דוקטורנטים מספרים - Shai Shefer
Using green seaweed as a stimulant to improve crop yields
Supervisor: Prof. Alexander Golberg
Along with the Green Revolution, and its dramatic increase in world crop production, came the heavy use of fertilizers and pesticides—which is expected to increase together with the rising world population. These potent chemicals are highly effective in improving crop yields, however, their use causes grave environmental impacts. Among these are water, soil, and air pollution, as well as exposure to toxic substances which may be harmful or even lethal to non-target species and human health. Biostimulants - natural materials that enhance plant nutrition and growth, and positively affect abiotic and biotic stress tolerance - may serve as excellent substitutes for these toxic chemicals.

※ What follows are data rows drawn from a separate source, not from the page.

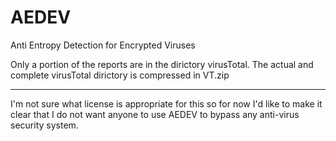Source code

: # AEDEV

Anti Entropy Detection for Encrypted Viruses

Only a portion of the reports are in the dirictory virusTotal. The actual and complete virusTotal dirictory is compressed in VT.zip

---

I'm not sure what license is appropriate for this so for now I'd like to make it clear that I do not want anyone to use AEDEV to bypass any anti-virus security system.
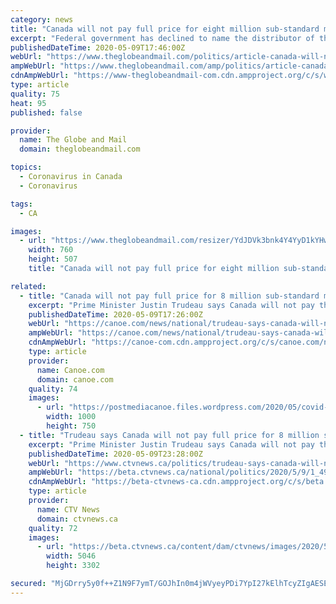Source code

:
 ```yaml
---
category: news
title: "Canada will not pay full price for eight million sub-standard masks: PM"
excerpt: "Federal government has declined to name the distributor of the masks in question, citing ongoing discussions about reimbursement or discounts"
publishedDateTime: 2020-05-09T17:46:00Z
webUrl: "https://www.theglobeandmail.com/politics/article-canada-will-not-pay-full-price-for-eight-million-sub-standard-masks/"
ampWebUrl: "https://www.theglobeandmail.com/amp/politics/article-canada-will-not-pay-full-price-for-eight-million-sub-standard-masks/"
cdnAmpWebUrl: "https://www-theglobeandmail-com.cdn.ampproject.org/c/s/www.theglobeandmail.com/amp/politics/article-canada-will-not-pay-full-price-for-eight-million-sub-standard-masks/"
type: article
quality: 75
heat: 95
published: false

provider:
  name: The Globe and Mail
  domain: theglobeandmail.com

topics:
  - Coronavirus in Canada
  - Coronavirus

tags:
  - CA

images:
  - url: "https://www.theglobeandmail.com/resizer/YdJDVk3bnk4Y4YyD1kYHwm8AETA=/760x0/filters:quality(80)/cloudfront-us-east-1.images.arcpublishing.com/tgam/JIXWZ4JBERO3THGSUKFBAMCWX4.jpg"
    width: 760
    height: 507
    title: "Canada will not pay full price for eight million sub-standard masks: PM"

related:
  - title: "Canada will not pay full price for 8 million sub-standard masks: Trudeau"
    excerpt: "Prime Minister Justin Trudeau says Canada will not pay the full price for medical masks that do not live up to medical standards.About eight million of 11 million N95 respirators"
    publishedDateTime: 2020-05-09T17:26:00Z
    webUrl: "https://canoe.com/news/national/trudeau-says-canada-will-not-pay-full-price-for-8-million-sub-standard-masks"
    ampWebUrl: "https://canoe.com/news/national/trudeau-says-canada-will-not-pay-full-price-for-8-million-sub-standard-masks/amp"
    cdnAmpWebUrl: "https://canoe-com.cdn.ampproject.org/c/s/canoe.com/news/national/trudeau-says-canada-will-not-pay-full-price-for-8-million-sub-standard-masks/amp"
    type: article
    provider:
      name: Canoe.com
      domain: canoe.com
    quality: 74
    images:
      - url: "https://postmediacanoe.files.wordpress.com/2020/05/covid-canada-20200508-1.jpg"
        width: 1000
        height: 750
  - title: "Trudeau says Canada will not pay full price for 8 million sub-standard masks"
    excerpt: "Prime Minister Justin Trudeau says Canada will not pay the full price for medical masks that do not live up to medical standards."
    publishedDateTime: 2020-05-09T23:28:00Z
    webUrl: "https://www.ctvnews.ca/politics/trudeau-says-canada-will-not-pay-full-price-for-8-million-sub-standard-masks-1.4932228?cache=yesclipId104062%3FclipId%3D86116%3FcontactForm%3Dtrue"
    ampWebUrl: "https://beta.ctvnews.ca/national/politics/2020/5/9/1_4932228.html"
    cdnAmpWebUrl: "https://beta-ctvnews-ca.cdn.ampproject.org/c/s/beta.ctvnews.ca/national/politics/2020/5/9/1_4932228.html"
    type: article
    provider:
      name: CTV News
      domain: ctvnews.ca
    quality: 72
    images:
      - url: "https://beta.ctvnews.ca/content/dam/ctvnews/images/2020/5/9/1_4932230.jpg?cache_timestamp=1589032040691"
        width: 5046
        height: 3302

secured: "MjGDrry5y0f++Z1N9F7ymT/GOJhIn0m4jWVyeyPDi7YpI27kElhTcyZIgAESEZ6O7GFzs6fhMV65US3hISKOVoPd7S71S+YvrlkCpsOxEyQc+66ThEo1aRNGtPFKyTNqYRwfpshvzpF9rjlxpcMTZRine0OA0gK9PLarpMkYi/AER4L6A/BGOYBjt8kFmbBWgDLjLWpw8fyH2AQ062Lp6z7T5+H34HXgMcwesi3lQzCjfHIdy34EH88u2Ee/7m/cttL+DyFHip1njVewyPIsGkP7UaxiCDFp0Jmh1rvK2Ahg3iplVxRSUw5yLVz/XQOW;1dm7j4CB0kXaHj8t9kEAEA=="
---
```


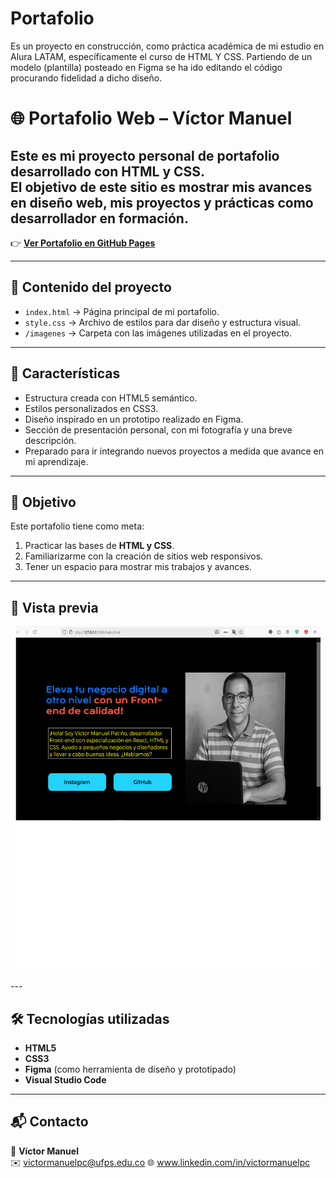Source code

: # Portafolio
Es un proyecto en construcción, como práctica académica de mi estudio en Alura LATAM, específicamente el curso de HTML Y CSS.
Partiendo de un modelo (plantilla) posteado en Figma se ha ido editando el código procurando fidelidad a dicho diseño.

# 🌐 Portafolio Web – Víctor Manuel

Este es mi proyecto personal de portafolio desarrollado con **HTML y CSS**.  
El objetivo de este sitio es mostrar mis avances en diseño web, mis proyectos y prácticas como desarrollador en formación.
---
👉 **[Ver Portafolio en GitHub Pages](https://victormanuelpc.github.io/portafolio/)**

---

## 📂 Contenido del proyecto

- `index.html` → Página principal de mi portafolio.  
- `style.css` → Archivo de estilos para dar diseño y estructura visual.  
- `/imagenes` → Carpeta con las imágenes utilizadas en el proyecto.  

---

## 🚀 Características

- Estructura creada con HTML5 semántico.  
- Estilos personalizados en CSS3.  
- Diseño inspirado en un prototipo realizado en Figma.  
- Sección de presentación personal, con mi fotografía y una breve descripción.  
- Preparado para ir integrando nuevos proyectos a medida que avance en mi aprendizaje.  

---

## 🎯 Objetivo

Este portafolio tiene como meta:  
1. Practicar las bases de **HTML y CSS**.  
2. Familiarizarme con la creación de sitios web responsivos.  
3. Tener un espacio para mostrar mis trabajos y avances.  

---

## 📸 Vista previa
<p align="center">
  <img src="imagenes/capture-web.png" alt="Vista previa del portafolio" width="488" height="550" style="margin:0; padding:0;" />
</p>
---

## 🛠️ Tecnologías utilizadas

- **HTML5**  
- **CSS3**  
- **Figma** (como herramienta de diseño y prototipado)  
- **Visual Studio Code**  

---

## 📬 Contacto

👤 **Víctor Manuel**  
✉️ victormanuelpc@ufps.edu.co
🌐 www.linkedin.com/in/victormanuelpc 
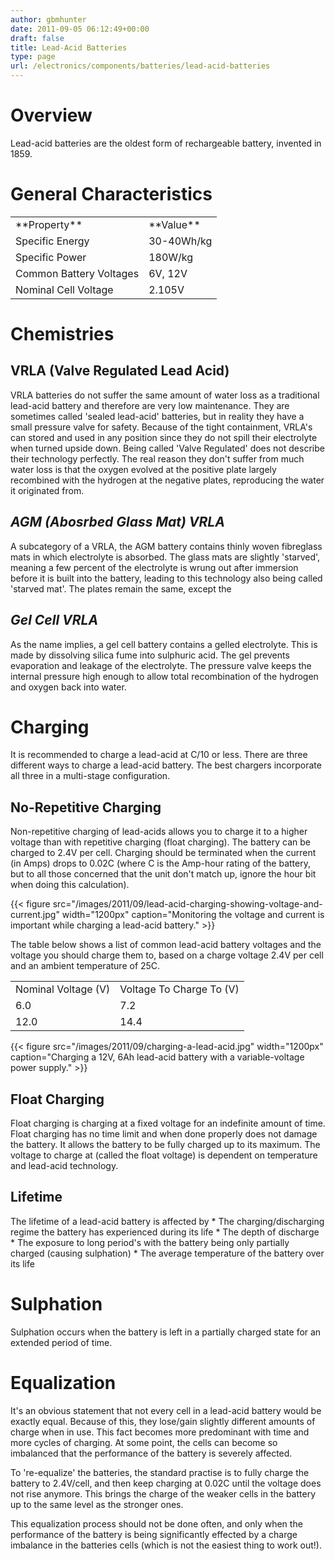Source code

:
 ```yaml
---
author: gbmhunter
date: 2011-09-05 06:12:49+00:00
draft: false
title: Lead-Acid Batteries
type: page
url: /electronics/components/batteries/lead-acid-batteries
---
```


# Overview

Lead-acid batteries are the oldest form of rechargeable battery, invented in 1859.

# General Characteristics

<table style="width: 600px;" border="0" ><tbody ><tr >
<td >**Property**
</td>
<td >**Value**
</td></tr><tr >
<td >Specific Energy
</td>
<td >30-40Wh/kg
</td></tr><tr >
<td >Specific Power
</td>
<td >180W/kg
</td></tr><tr >
<td >Common Battery Voltages
</td>
<td >6V, 12V
</td></tr><tr >
<td >Nominal Cell Voltage
</td>
<td >2.105V
</td></tr></tbody></table>

# Chemistries

## VRLA (Valve Regulated Lead Acid)

VRLA batteries do not suffer the same amount of water loss as a traditional lead-acid battery and therefore are very low maintenance. They are sometimes called 'sealed lead-acid' batteries, but in reality they have a small pressure valve for safety. Because of the tight containment, VRLA's can stored and used in any position since they do not spill their electrolyte when turned upside down. Being called 'Valve Regulated' does not describe their technology perfectly. The real reason they don't suffer from much water loss is that the oxygen evolved at the positive plate largely recombined with the hydrogen at the negative plates, reproducing the water it originated from.

## _**AGM (Abosrbed Glass Mat) VRLA**_

A subcategory of a VRLA, the AGM battery contains thinly woven fibreglass mats in which electrolyte is absorbed. The glass mats are slightly 'starved', meaning a few percent of the electrolyte is wrung out after immersion before it is built into the battery, leading to this technology also being called 'starved mat'. The plates remain the same, except the

## _**Gel Cell VRLA**_

As the name implies, a gel cell battery contains a gelled electrolyte. This is made by dissolving silica fume into sulphuric acid. The gel prevents evaporation and leakage of the electrolyte. The pressure valve keeps the internal pressure high enough to allow total recombination of the hydrogen and oxygen back into water.

# Charging

It is recommended to charge a lead-acid at C/10 or less. There are three different ways to charge a lead-acid battery. The best chargers incorporate all three in a multi-stage configuration.

## No-Repetitive Charging

Non-repetitive charging of lead-acids allows you to charge it to a higher voltage than with repetitive charging (float charging). The battery can be charged to 2.4V per cell. Charging should be terminated when the current (in Amps) drops to 0.02C (where C is the Amp-hour rating of the battery, but to all those concerned that the unit don't match up, ignore the hour bit when doing this calculation).

{{< figure src="/images/2011/09/lead-acid-charging-showing-voltage-and-current.jpg" width="1200px" caption="Monitoring the voltage and current is important while charging a lead-acid battery."  >}}

The table below shows a list of common lead-acid battery voltages and the voltage you should charge them to, based on a charge voltage 2.4V per cell and an ambient temperature of 25C.

<table border="0" ><tbody ><tr >
<td >Nominal Voltage (V)
</td>
<td >Voltage To Charge To (V)
</td></tr><tr >
<td >6.0
</td>
<td >7.2
</td></tr><tr >
<td >12.0
</td>
<td >14.4
</td></tr></tbody></table>{{< figure src="/images/2011/09/charging-a-lead-acid.jpg" width="1200px" caption="Charging a 12V, 6Ah lead-acid battery with a variable-voltage power supply."  >}}

## Float Charging

Float charging is charging at a fixed voltage for an indefinite amount of time. Float charging has no time limit and when done properly does not damage the battery. It allows the battery to be fully charged up to its maximum. The voltage to charge at (called the float voltage) is dependent on temperature and lead-acid technology.

## Lifetime

The lifetime of a lead-acid battery is affected by  * The charging/discharging regime the battery has experienced during its life  * The depth of discharge  * The exposure to long period's with the battery being only partially charged (causing sulphation)  * The average temperature of the battery over its life

# Sulphation

Sulphation occurs when the battery is left in a partially charged state for an extended period of time.

# Equalization

It's an obvious statement that not every cell in a lead-acid battery would be exactly equal. Because of this, they lose/gain slightly different amounts of charge when in use. This fact becomes more predominant with time and more cycles of charging. At some point, the cells can become so imbalanced that the performance of the battery is severely affected.

To 're-equalize' the batteries, the standard practise is to fully charge the battery to 2.4V/cell, and then keep charging at 0.02C until the voltage does not rise anymore. This brings the charge of the weaker cells in the battery up to the same level as the stronger ones.

This equalization process should not be done often, and only when the performance of the battery is being significantly effected by a charge imbalance in the batteries cells (which is not the easiest thing to work out!).
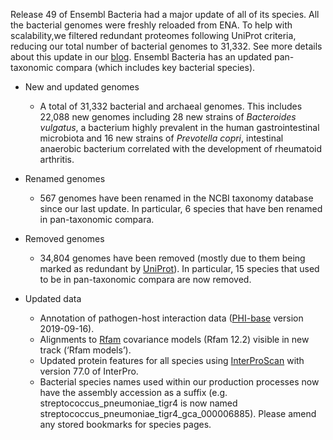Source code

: Release 49 of Ensembl Bacteria had a major update of  all of its species. All the bacterial genomes were freshly reloaded from ENA. To help with scalability,we filtered redundant proteomes following UniProt criteria, reducing our total number of bacterial genomes to 31,332. See more details about this update in our [blog](https://www.ensembl.info/2020/09/21/ensembl-bacteria-updates/). Ensembl Bacteria has an updated pan-taxonomic compara (which includes key bacterial species).

- New and updated genomes

  - A total of 31,332 bacterial and archaeal genomes. This includes 22,088 new genomes including 28 new strains of _Bacteroides vulgatus_, a bacterium highly prevalent in the human gastrointestinal microbiota and 16 new strains of _Prevotella copri_, intestinal anaerobic bacterium correlated with the development of rheumatoid arthritis.

- Renamed genomes

  - 567 genomes have been renamed in the NCBI taxonomy database since our last update. In particular, 6 species that have ben renamed in pan-taxonomic compara.

- Removed genomes

  - 34,804 genomes have been removed (mostly due to them being marked as redundant by [UniProt](https://www.uniprot.org)). In particular, 15 species that used to be in pan-taxonomic compara are now removed.

- Updated data

  - Annotation of pathogen-host interaction data ([PHI-base](http://www.phi-base.org/index.jsp) version
   2019-09-16).
  - Alignments to [Rfam](https://rfam.xfam.org) covariance models (Rfam 12.2) visible in new track
   (‘Rfam models’).
  - Updated protein features for all species using [InterProScan](https://www.ebi.ac.uk/interpro/search/sequence/) with
   version 77.0 of InterPro.
  - Bacterial species names used within our    production processes now
   have the assembly accession as a suffix    (e.g.
   streptococcus_pneumoniae_tigr4 is now named   
   streptococcus_pneumoniae_tigr4_gca_000006885). Please amend any stored bookmarks for species pages.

My name is Shai Shefer. I did my MSc at the Laboratory of Environmental Bioengineering at the Porter School and I am now continuing as PhD student in the same lab under the supervision of Prof. Alex Golberg. The main research focus of our lab is on local seaweed biorefinery methods. In my previous study, I showed how to enhance selective breeding of seaweed by using NIR spectroscopic methods. Following this, in my current research, I am attempting to demonstrate the importance of seaweed as a source for agricultural bioactive materials that can contribute to the improvement of global food security.
Seaweed extracts are innocuous biostimulants that have been used since ancient times and are proven to be effective stimulators of growth and resistance to stress in plants. The principal aim of my study is to investigate the unique properties of the local Ulva green seaweed's usefulness in biostimulation and as a safer alternative to strong fertilizers. I intend to examine the potential of Ulva extracts extraction to accelerate growth and to function as abiotic stress resistance in seeds and plants of different crops.
This research could potentially reduce the need for harmful agrochemicals, thus mitigating their negative environmental impacts.